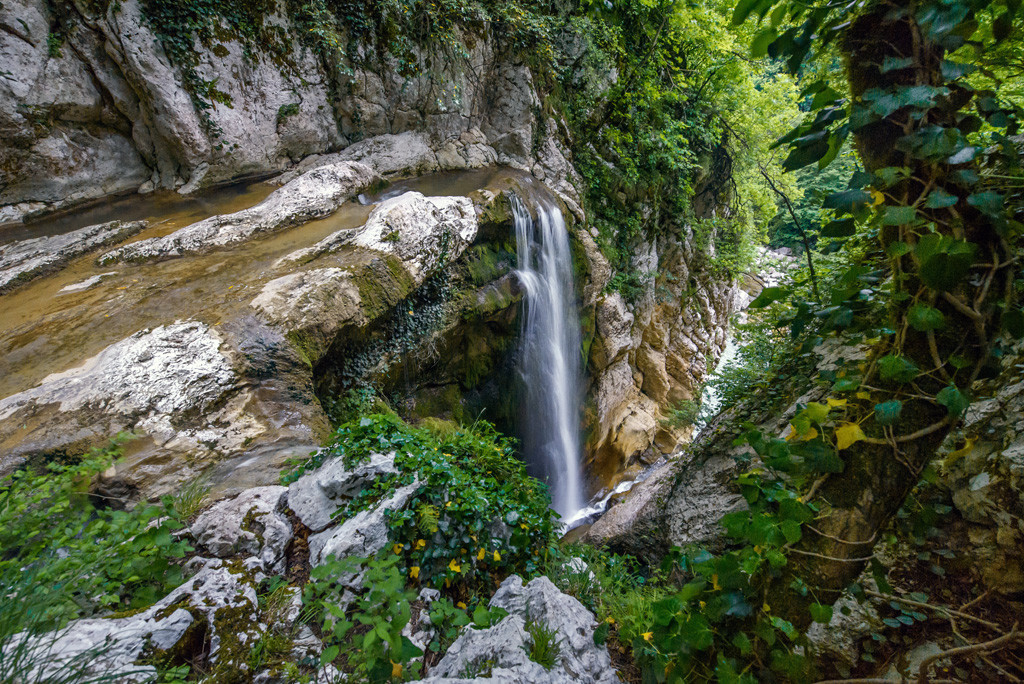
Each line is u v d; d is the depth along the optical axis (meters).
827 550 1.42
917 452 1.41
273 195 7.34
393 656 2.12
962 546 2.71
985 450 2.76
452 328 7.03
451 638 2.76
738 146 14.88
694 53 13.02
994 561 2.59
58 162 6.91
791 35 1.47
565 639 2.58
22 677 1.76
^^^^^^^^^^^^^^^^
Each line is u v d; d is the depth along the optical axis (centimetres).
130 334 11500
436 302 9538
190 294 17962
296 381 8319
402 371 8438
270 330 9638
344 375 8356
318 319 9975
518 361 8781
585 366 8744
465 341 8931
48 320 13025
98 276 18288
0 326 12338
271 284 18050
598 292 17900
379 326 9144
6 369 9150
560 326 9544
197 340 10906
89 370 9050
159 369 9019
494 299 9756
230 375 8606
^^^^^^^^^^^^^^^^
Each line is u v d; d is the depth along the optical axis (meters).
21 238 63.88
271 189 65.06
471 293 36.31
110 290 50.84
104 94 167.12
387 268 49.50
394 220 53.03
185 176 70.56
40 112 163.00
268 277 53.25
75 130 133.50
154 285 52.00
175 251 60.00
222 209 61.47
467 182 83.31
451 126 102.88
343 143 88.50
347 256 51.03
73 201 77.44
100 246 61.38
^^^^^^^^^^^^^^^^
### Prompt
There is a run of lines above from the one with "75 130 133.50" to the one with "100 246 61.38"; print exactly that run, both ends included, and nothing else.

### Solution
75 130 133.50
154 285 52.00
175 251 60.00
222 209 61.47
467 182 83.31
451 126 102.88
343 143 88.50
347 256 51.03
73 201 77.44
100 246 61.38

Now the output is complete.